Generally, every individual seat position (except for the last ones at the rear of the cabin) has a small set of auxiliary controls built into the seat back for the passenger directly behind the seat. The seat itself normally contains a small flip-out, extendable tray table (which must be folded away during takeoff and landing), and, on most wide-body international aircraft, an LCD video screen directly above the tray table (earlier aircraft had a single large projection screen at the front of each cabin). Directly above the seat (on the cabin ceiling) is a console for the passenger service unit. The controls on the PSU console may include:

- An air-conditioning nozzle whose airflow and orientation can be adjusted by the passenger. This feature is found on most narrowbody aircraft, but many airlines omit them on many newer widebody aircraft (such as the Boeing 777).
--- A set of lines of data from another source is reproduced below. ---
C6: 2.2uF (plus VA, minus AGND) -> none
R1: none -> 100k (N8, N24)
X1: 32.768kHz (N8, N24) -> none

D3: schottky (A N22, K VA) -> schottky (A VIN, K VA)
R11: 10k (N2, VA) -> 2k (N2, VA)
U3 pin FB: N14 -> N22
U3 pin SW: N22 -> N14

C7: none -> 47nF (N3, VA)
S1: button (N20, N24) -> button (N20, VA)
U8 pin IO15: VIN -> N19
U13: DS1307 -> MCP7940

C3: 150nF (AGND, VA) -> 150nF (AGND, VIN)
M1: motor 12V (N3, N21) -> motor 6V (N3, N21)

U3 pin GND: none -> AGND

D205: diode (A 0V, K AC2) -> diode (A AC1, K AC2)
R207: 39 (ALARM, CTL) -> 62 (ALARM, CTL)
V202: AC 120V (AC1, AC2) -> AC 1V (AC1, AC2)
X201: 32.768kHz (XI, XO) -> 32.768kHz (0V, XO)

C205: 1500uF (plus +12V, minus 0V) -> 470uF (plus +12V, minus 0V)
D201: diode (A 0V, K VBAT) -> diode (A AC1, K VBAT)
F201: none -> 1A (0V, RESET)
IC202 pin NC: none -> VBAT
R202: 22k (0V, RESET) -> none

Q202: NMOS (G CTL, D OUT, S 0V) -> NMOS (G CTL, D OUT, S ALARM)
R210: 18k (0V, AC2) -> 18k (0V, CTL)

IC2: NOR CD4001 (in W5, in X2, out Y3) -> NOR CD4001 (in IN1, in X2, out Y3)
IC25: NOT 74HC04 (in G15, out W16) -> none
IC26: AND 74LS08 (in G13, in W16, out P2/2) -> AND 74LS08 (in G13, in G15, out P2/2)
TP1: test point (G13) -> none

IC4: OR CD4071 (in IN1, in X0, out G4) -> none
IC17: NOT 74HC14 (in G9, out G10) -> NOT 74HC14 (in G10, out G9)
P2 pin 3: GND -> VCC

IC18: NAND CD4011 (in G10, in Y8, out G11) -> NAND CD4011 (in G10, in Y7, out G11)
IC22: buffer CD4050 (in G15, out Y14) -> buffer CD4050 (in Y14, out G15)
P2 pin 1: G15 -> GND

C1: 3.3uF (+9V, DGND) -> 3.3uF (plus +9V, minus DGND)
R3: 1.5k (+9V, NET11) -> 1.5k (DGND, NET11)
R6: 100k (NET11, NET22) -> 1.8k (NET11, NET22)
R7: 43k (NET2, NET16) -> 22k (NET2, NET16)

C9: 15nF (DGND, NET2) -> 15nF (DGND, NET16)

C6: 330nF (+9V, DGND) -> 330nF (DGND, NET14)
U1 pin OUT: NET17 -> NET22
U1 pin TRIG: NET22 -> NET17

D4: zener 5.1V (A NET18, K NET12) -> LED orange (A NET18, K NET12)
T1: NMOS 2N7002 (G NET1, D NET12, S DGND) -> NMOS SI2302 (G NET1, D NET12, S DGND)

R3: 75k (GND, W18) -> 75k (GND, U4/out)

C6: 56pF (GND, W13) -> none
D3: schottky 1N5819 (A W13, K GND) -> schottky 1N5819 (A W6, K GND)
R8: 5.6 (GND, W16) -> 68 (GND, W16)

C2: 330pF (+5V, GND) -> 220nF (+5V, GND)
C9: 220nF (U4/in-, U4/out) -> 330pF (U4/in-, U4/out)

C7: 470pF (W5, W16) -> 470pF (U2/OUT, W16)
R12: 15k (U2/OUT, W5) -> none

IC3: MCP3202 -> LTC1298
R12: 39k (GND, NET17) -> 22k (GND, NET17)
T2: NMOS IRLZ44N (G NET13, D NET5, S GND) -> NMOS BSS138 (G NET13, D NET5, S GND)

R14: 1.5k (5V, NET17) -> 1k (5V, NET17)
- A reading light (often very similar in appearance to the nozzle) that can be turned on by the passenger for extra light, especially when the main cabin lights are turned off. The buttons to turn the lights on and off are usually located directly on the overhead console on most narrowbody aircraft, while on most widebody aircraft, the buttons are usually found together with the in-flight entertainment (IFE) controls, which may be on the armrests, the seat backs, or a touch-screen interface.
- A call button, that, when pressed, alerts a flight attendant on board to attend to the passengers in the row with the pressed button (a quiet audio signal in the galley and various lights alert flight attendants). As with the reading light buttons, the call button is usually located directly on the overhead console on most narrowbody aircraft, while they are found together with IFE controls on most widebody aircraft.
- The "fasten seat belt" sign which is illuminated during takeoff and landing, and during turbulence. Older aircraft preceding the banning of smoking may still have a "no smoking" sign; newer aircraft may have a "turn off electronic devices" sign instead.

At window seats there are window shades for protection from sunlight. Regulations require them to be open during landings and takeoffs, to provide visibility into and out of the aircraft in emergencies. Some airlines request passengers to keep the window shades down, in addition to muting cabin lighting, during times when most passengers will want to sleep. The Boeing 787 Dreamliner and newer Airbus A350 aircraft uses electrochromic windows instead of window covers. Many armrests provide devices for reclining the chair, control handsets for in-flight entertainment systems. Ashtrays, universally provided when smoking was permitted, are still sometimes provided for small detritus.